Hope and Dawn cleaned out the one barn that could be salvaged and pulled down the one that couldn’t. They itemized what had been burned and Amaranth realized, with a start, that the fields had been forbidden to them not out of her husband’s fear of his wives running away or leaving or out of a desire to keep them safe, but to protect the barns and what they brewed.
‘They’re junkies,’ Hope said of the two in the hospital. ‘They were jun
kies when I met them and I guess they’re junkies still. They were clean for a long time. Well, I thought they were clean.’
‘They’ve been running a lab, right under our noses,’ Dawn said.
‘I suppose this is why they’re always driving into town,’ Hope said. ‘Bringing supplies back. Dealing.’
‘We’ve probably all been living off their meth making for years. We’re the meth church.’
‘Stop it,’ Amaranth said. It was true that they were the only wives who regularly drove to other cities and towns. She remembered when they had driven to Mexico. But she could only think of their kindnesses to her when she needed them most. She reminded Hope and Dawn that they were family, come what may. It was the vow they had made, each to the other. It took the fourth and fifth wives a long time to heal and when they did, their hands had been singed into keloid claws, lest they should forget the work they did. God would not allow them to use those hands again.
No one reported the fire, so no one knew to come. No one came to investigate, for nothing was insured and no claims were made. Still, the daughter of Waco was convinced that the government would start Armageddon at any time.
Amaranth thought it was only the newest wave of eschatology to hit them. The world was filled with sects who waited for the end. Here, wives were afraid that outsiders would overrun them, townie addicts who would hear of the drugs they produced and come to buy. Wives grew ever more insular.
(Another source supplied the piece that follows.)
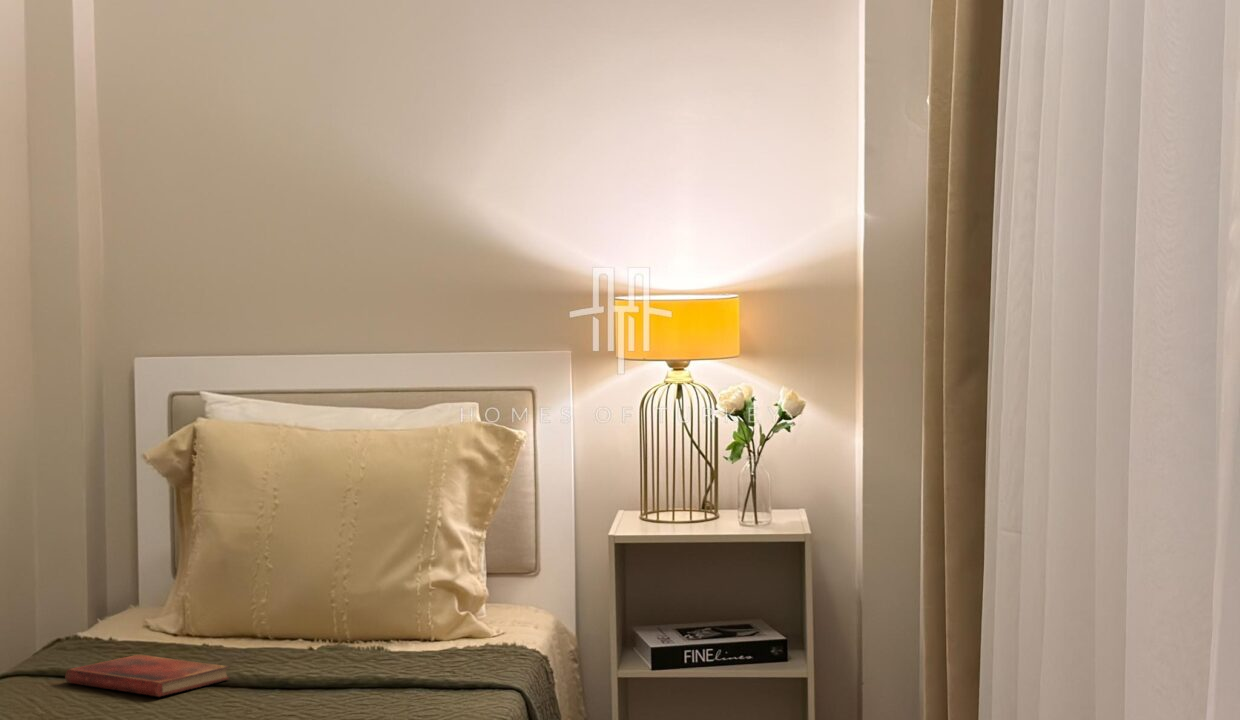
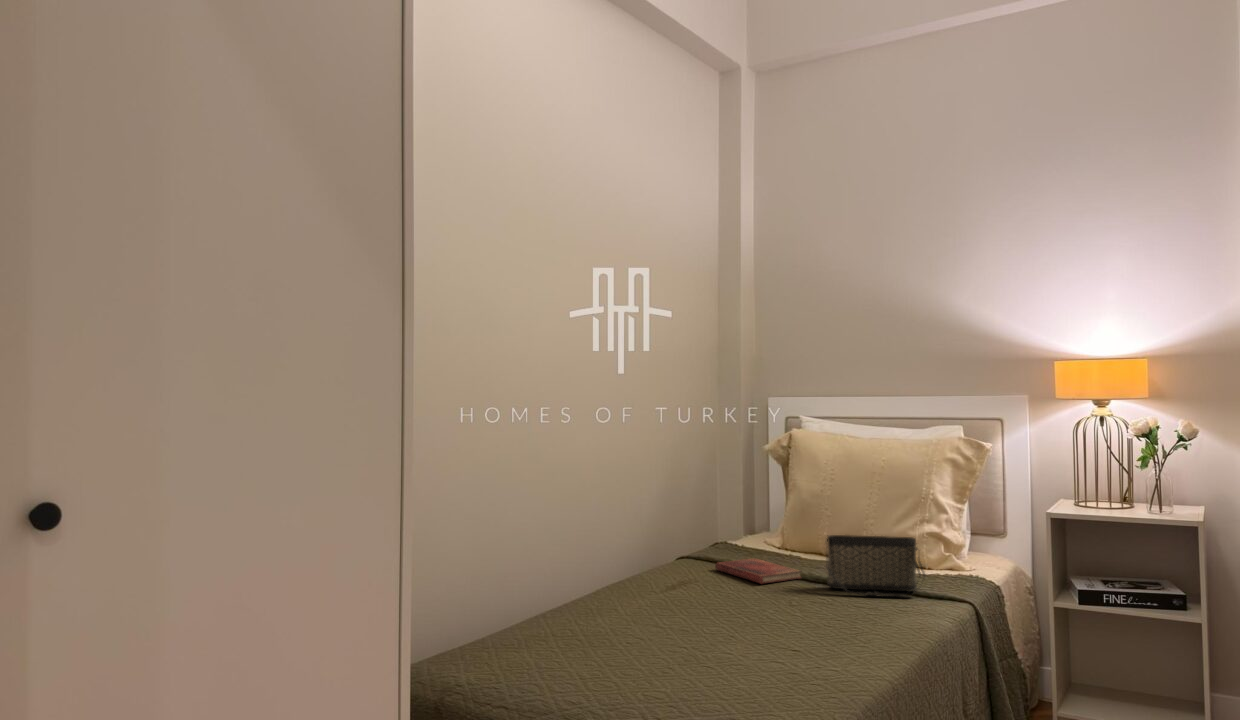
handbag: none [274,590,441,695] -> present [825,535,925,597]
No one volunteered to drive into town, to run the errands that the fourth and fifth wives had run for so long. No more errands were needed now, and no one wanted to leave.
Wives in the kitchen began their process of stockpiling, preserving more than they could ever hope to use before the next year’s harvest. Amaranth knew that they only needed something productive to do with their fear and that preparing for disaster would keep them focused and comforted. They lined the walls of the room below, her husband’s secret place for prayer, devotion, quiet contemplation, and clandestine drug taking, with shelving. It would become the storehouse of the wives’ labors, packed with the food and supplies that they would need. And then it was all they talked about. All they wanted and hoped for. It kept them busy while Amaranth and Hope worked to clean out their husband, holding him while he sweated and shivered and yelled the drugs out, cursing them to hell and begging to be killed.